By Pettus Read
While cleaning out an old shed the other day, I ran across a pile of my father’s tobacco sticks that he used several years ago to raise tobacco. Those sticks were pretty important on our farm, and he guarded those pieces of wood like they were gold. They were the source for making a crop that helped pay his children’s way through college and made Christmas a whole lot more enjoyable for Santy Claus and us.
As I moved some of those sticks, I thought out loud about how they still could make a really good stick horse for a kid. When I was small, Daddy’s tobacco sticks were the “herd” where I would go to pick out a noble wooden steed.
With that piece of wood and a grass string tied at the top for a bridle, I could take my imagination out West with Roy and Gene to fight outlaws and make the long cattle drives. My stick horse, in my imagination, would be just as real alongside Roy and Gene’s horses Trigger and Champion as we would ride off into the sunset.
But, it seems kids just don’t ride stick horses anymore. It has been ages since I have seen a child out in the front yard on a stick horse. Maybe they have all evolved to the backyard, or could it be the stick horse has become extinct? I know it is becoming harder to find a real good tobacco stick these days, but surely there is a replacement out there somewhere to help maintain the stick horse tradition for our youth.
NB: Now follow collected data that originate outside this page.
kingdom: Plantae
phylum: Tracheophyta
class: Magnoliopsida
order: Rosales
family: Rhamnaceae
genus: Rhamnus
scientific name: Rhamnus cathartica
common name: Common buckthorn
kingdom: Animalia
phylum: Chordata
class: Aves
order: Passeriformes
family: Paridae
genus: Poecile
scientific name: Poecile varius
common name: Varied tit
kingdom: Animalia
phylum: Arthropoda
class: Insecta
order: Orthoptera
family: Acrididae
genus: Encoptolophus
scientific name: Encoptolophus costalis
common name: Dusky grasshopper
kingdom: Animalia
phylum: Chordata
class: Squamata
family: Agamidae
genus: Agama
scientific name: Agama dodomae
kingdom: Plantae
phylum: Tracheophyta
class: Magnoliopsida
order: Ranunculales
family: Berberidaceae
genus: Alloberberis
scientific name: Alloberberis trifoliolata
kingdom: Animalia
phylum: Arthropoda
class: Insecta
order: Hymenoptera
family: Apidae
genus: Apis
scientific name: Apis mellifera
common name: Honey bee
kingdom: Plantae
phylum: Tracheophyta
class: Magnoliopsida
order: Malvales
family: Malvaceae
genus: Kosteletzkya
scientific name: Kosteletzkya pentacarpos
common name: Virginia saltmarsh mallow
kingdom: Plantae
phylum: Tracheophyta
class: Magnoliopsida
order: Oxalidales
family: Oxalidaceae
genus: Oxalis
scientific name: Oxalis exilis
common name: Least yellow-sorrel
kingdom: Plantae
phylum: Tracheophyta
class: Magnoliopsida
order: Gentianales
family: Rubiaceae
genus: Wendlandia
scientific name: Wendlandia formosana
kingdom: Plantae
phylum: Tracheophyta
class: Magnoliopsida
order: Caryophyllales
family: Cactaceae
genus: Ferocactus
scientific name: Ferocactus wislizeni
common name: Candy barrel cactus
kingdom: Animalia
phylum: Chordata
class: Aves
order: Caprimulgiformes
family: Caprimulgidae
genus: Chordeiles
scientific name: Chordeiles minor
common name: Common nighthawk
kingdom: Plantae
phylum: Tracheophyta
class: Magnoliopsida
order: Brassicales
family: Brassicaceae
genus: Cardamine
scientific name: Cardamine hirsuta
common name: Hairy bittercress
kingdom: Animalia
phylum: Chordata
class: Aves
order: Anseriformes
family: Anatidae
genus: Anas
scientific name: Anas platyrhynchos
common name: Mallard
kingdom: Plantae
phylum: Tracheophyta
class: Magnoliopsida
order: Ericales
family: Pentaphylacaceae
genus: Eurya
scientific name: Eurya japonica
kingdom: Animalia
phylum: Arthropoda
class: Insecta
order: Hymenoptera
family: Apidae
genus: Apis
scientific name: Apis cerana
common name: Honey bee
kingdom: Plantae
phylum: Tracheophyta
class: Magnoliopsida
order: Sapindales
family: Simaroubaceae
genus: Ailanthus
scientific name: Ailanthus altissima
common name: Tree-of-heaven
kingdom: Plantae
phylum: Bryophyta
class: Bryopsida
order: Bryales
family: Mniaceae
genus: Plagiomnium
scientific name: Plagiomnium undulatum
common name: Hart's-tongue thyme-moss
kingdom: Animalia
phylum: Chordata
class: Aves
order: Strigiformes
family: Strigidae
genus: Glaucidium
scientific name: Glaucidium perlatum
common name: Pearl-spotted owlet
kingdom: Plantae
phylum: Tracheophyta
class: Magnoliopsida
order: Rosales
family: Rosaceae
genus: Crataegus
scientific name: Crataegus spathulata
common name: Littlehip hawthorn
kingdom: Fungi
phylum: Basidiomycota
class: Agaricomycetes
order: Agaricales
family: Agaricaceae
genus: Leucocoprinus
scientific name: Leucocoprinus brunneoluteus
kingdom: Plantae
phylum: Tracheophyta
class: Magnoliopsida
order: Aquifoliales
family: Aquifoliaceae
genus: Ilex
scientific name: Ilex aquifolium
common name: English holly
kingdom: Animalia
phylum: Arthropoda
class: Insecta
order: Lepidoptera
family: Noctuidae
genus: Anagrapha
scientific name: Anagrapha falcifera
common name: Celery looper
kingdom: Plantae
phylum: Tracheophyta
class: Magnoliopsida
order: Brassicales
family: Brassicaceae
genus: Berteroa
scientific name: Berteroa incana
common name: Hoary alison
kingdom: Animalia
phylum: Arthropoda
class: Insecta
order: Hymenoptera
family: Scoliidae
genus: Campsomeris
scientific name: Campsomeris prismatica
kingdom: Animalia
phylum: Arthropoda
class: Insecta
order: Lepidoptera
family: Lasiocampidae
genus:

Growing up on a farm in Middle Tennessee, stick horses were as common in my day as fried chicken being served on Sunday. Of course, you are going to tell me now that fried chicken is no longer served on Sunday, but it should be.
As a farm child back in the 50s, you couldn’t just walk to where you wanted to go. A stick horse was a main form of transportation for a six-year-old farm boy.
My friend and former commissioner of agriculture, as well as radio and TV star, L. V. “Cotton” Ivy, is a true stick horse fan and supporter. He often tells the story (which I know is the truth), about riding his favorite stick horse to school. Seems he tied it out front of the schoolhouse, and when he came outside in the afternoon to go home, some no-good horse thief had stolen his stick horse. Without his stick horse, he had to walk all the way home!
I was born in the years of BWM (Before Wal-Mart), and your toys could be found wherever your imagination led you. From sunup to sundown we would ride our trusty mounts across the Tennessee countryside, saving the world from all types of disaster.
Our imaginations helped make our summer days go by, rather than using an X-Box, Wii, cable TV, Internet or computer game.
Our heroes were real people. We had Roy Rogers on Trigger, Gene Autry on Champion and the Lone Ranger on Silver. I guess what made them so real to me was that each one of those heroes was agriculturally connected. They rode real horses, drove cattle on the range, worked in the great outdoors, were always having a note coming due and courted their sweethearts “the cowboy way.”
Sometimes I wonder about the future generation. Look at mine. We made pies from mud, horses from tobacco sticks, flying toys from June bugs and swings from tires. We haven’t turned out too bad. I just hope those in the next generations use their imaginations in fun ways like we did.
It sure makes life a whole lot easier and tremendously less expensive.